Apparently they are, though.  The Conservapedia folks go to great lengths to say how both of them are suspect, that any "dissenting views" by scientists who doubt Einstein are "suppressed as heresy," and how neither relativity nor E=mc² has ever been experimentally verified (in fact, they state in several places on the page for the Theory of Relativity that it has been "rejected," "is not entirely successful or proven," and contains "clear contradictions").
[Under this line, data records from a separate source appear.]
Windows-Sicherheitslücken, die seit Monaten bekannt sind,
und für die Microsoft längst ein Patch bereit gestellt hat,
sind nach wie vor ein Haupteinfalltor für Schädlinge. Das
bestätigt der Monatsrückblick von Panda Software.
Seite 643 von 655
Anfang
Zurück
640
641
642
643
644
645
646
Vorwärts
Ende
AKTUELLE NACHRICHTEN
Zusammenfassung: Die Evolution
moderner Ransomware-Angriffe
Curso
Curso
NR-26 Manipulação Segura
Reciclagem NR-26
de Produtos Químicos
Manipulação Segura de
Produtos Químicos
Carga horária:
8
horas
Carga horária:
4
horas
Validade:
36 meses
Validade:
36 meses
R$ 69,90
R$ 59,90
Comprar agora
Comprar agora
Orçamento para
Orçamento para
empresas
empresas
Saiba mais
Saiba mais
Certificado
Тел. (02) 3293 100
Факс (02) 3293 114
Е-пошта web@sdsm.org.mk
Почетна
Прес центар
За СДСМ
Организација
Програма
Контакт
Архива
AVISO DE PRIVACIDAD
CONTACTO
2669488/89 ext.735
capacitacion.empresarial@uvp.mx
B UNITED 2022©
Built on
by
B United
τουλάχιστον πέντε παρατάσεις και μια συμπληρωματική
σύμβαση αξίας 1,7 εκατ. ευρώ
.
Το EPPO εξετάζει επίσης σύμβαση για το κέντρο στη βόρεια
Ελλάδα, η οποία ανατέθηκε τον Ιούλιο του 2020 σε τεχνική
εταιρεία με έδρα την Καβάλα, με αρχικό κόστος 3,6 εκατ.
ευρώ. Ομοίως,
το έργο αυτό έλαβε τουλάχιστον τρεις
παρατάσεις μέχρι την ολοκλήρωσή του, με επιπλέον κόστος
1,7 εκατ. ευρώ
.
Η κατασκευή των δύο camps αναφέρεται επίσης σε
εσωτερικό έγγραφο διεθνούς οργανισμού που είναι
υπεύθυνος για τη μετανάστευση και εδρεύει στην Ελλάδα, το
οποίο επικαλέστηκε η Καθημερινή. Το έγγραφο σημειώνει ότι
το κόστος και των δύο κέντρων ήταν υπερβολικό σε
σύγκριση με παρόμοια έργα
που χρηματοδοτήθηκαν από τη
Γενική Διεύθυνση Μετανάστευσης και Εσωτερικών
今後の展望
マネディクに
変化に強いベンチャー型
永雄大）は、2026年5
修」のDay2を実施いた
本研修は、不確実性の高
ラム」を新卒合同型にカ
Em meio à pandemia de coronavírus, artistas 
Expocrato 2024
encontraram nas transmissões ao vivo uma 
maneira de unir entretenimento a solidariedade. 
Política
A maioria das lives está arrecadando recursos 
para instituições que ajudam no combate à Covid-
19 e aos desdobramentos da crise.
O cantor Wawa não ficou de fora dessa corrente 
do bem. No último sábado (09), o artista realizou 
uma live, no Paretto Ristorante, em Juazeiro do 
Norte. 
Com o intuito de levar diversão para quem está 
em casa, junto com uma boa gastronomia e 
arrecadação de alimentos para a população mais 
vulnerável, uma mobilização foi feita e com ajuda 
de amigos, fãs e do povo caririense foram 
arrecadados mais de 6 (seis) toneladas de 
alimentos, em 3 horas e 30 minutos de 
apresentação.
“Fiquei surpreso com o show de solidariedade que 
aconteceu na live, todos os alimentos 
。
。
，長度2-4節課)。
Amusingly, on the page for E=mc², they then follow up this criticism with a bunch of evidence that completely supports its validity, and state outright that in an experiment done all the way back in 1932, mass/energy equivalency was supported to an accuracy of ±0.5%.  I guess that's not enough to count as "verification," for some reason.
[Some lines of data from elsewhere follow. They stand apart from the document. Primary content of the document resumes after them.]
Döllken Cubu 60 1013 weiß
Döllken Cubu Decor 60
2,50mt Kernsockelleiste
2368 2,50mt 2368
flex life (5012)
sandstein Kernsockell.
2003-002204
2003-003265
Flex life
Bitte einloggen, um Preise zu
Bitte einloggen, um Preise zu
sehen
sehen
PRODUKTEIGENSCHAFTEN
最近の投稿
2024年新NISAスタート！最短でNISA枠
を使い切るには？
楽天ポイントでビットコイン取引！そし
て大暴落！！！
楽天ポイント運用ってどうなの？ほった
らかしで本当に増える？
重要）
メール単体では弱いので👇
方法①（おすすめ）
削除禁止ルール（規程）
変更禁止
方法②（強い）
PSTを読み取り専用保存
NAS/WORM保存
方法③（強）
Only at the end of the page on the Theory of Relativity do we get an inkling of what is going on here.  Einstein's ideas, they say, promote moral relativism:
Some liberal politicians have extrapolated the theory of relativity to metaphorically justify their own political agendas. For example, Democratic President Barack Obama helped publish an article by liberal law professor Laurence Tribe to apply the relativistic concept of "curvature of space" to promote a broad legal right to abortion.  As of June 2008, over 170 law review articles have cited this liberal application of the theory of relativity to legal arguments.  Applications of the theory of relativity to change morality have also been common.  Moreover, there is an unmistakable effort to censor or ostracize criticism of relativity.
So, yeah.  A mathematical system describing how matter behaves at extremely high speeds has anything to do with abortion law.


In any case, I decided to do a little digging, and find out what they hell they could possibly be talking about regarding the Tribe article showing that the General Theory of Relativity was pro-choice.  And I found the source; a paper from the Harvard Law Review in 1989 called "The Curvature of Constitutional Space: What Lawyers Can Learn from Modern Physics," in which Tribe used Relativity as a metaphor:
The Roe v. Wade opinion ignored the way in which laws regulating pregnant women may shape the entire pattern of relationships among men, women, and children. It conceptualized abortion not in terms of the intensely public question of the subordination of women to men through the exploitation of pregnancy, but in terms of the purportedly private question of how women might make intimately personal decisions about their bodies and their lives. That vision described a part of the truth, but only what might be called the Newtonian part. ... [A] change in the surrounding legal setting can constitute state action that most threatens the sphere of personal choice. And it is a 'curved space' perspective on how law operates that leads one to focus less on the visible lines of legal force and more on how those lines are bent and directed by the law's geometry.
So, now I'm thinking, are you people just idiots?  Or what?  When conservatives branded Bill Clinton with the nickname "the Teflon president," did you throw away all of your non-stick cookware?  Do you think that a "puppet government" is run by Pinocchio, Charlie McCarthy, and Howdy Doody?  When reporters call North Korea "the Hermit Kingdom," does that mean that we should immediately round up and imprison all of the hermits?  Or possibly hermit crabs?

Do you think that rainbows literally taste like Skittles?

You know, in this blog I've deliberately taken up the cause of clear thinking, and tried to do battle with those who promote ridiculous ideas and pretzel logic.  But sometimes, honestly, the muddy water seems to run too deep.  If you are that delusional, that much of a blithering moron, I just don't know that there's anything I, or anyone else, can do about it.

Einstein showed that morals are relative.  I mean.